Die nächsten Tage widmen wir dann tatsächlich in entspannter Form der Arbeit am Buch, nur unterbrochen durch den zweimaligen Besuch der „Fußball-Total“-Kneipe in Cala Ratjada, wo ich leider eine erneute FC-Niederlage (mit einem weiteren Eigentor) hinnehmen muss. Olivers Borussia M’gladbach kommt mit einem 2:1 Sieg gegen Berlin eindeutig besser weg. Letzter Tabellenplatz, Schlusslicht. Mantra des Tages: Wer weiß, wofür et joot ess. Somit dürften jedenfalls sämtliche hochtrabende Hoffnungen auf UEFA-Pokal-Teilnahme etc. bis auf weiteres in der Versenkung verschwinden. Klassenerhalt ist das realistische Ziel und sollte man als unverbesserlicher Optimist nicht anders können, vielleicht ein besserer Tabellenplatz als in der letzten Saison.

Gestern haben wir uns noch einen Ausflug an die gebirgige Nordküste nach Soller und Valdemossa erlaubt, dann noch bis Mitternacht vor dem Haus gesessen, wo Oliver mir das bisher geschriebene aus seinem Laptop vorlas. Heute haben wir noch mal ausreichend Zeit auszuschlafen, in den Pool zu springen, zu packen und die Finca in einen halbwegs sozialkompatiblen Zustand zu versetzen, bevor wir uns gegen 18:00 Uhr in Richtung Flughafen auf den Weg machen. Abflug. 21:15 Uhr.
In der Zwischenzeit noch gelesene Bücher: 1) Dashiell Hammets „Der dünne Mann“, der mir ebenfalls bei der Lektüre vom „alten Patagonien-Express“ begegnet war, 2) eine Sammlung von Paul Bowles Kurzgeschichten „Die Stunden nach Mittag“, die ich in der antiquarischen Abteilung des hiesigen Zeitungs- und Bücherladens entdeckt hatte.

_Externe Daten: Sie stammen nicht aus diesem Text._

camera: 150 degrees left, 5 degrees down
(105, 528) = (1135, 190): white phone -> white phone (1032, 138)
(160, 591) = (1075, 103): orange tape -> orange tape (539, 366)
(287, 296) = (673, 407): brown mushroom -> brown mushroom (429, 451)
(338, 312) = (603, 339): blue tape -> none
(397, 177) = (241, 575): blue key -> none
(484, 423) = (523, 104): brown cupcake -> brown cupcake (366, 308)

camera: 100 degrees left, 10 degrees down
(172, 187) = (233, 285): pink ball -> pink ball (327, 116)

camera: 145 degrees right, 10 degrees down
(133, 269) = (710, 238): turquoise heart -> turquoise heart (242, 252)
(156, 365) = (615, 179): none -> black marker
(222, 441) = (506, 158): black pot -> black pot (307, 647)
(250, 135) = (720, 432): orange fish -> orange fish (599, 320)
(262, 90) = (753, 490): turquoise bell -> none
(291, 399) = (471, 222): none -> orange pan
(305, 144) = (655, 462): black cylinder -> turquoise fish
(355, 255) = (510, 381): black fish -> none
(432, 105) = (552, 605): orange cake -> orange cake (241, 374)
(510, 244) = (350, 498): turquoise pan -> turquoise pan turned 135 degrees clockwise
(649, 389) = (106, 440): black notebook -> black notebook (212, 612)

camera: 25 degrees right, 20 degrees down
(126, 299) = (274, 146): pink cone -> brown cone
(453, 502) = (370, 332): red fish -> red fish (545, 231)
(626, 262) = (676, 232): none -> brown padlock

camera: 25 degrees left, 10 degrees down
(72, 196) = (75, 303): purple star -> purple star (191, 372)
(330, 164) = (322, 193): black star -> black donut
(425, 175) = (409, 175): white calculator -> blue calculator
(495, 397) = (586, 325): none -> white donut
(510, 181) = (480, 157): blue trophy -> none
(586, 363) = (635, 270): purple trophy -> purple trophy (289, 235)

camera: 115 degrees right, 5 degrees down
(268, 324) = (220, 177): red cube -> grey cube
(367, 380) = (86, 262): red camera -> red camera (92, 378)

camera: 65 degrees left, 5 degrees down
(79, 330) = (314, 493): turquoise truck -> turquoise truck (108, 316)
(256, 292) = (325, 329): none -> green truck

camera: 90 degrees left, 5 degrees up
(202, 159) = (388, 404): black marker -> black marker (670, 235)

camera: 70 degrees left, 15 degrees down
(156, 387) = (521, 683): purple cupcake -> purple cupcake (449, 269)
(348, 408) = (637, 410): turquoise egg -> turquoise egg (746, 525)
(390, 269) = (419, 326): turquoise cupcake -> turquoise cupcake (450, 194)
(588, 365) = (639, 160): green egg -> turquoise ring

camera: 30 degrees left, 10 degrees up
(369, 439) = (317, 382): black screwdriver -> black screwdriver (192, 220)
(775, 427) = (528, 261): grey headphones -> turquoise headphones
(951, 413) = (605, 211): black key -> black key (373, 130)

Den dünnen Mann kann man muss man aber nicht unbedingt lesen, die Paul Bowles-Erzählungen allerdings, die ausschließlich in Marokko, hauptsächlich in Tanger, spielen, gehören zum Besten, das ich in letzter Zeit zwischen gekriegt habe.
Ach ja, gehört wurden auf der Finca die gesamte Zeit über ausschließlich die regulären Alben der Beatles. Meine Tochter Isis war so nett, diese auf MEINEN I-Pod zu beamen.

23:15 Uhr landen wir in Wahn , Didi sammelt uns ein, noch ein Glas Wein und ab in die (jedenfalls für meine Wenigkeit) heimatlichen Federn.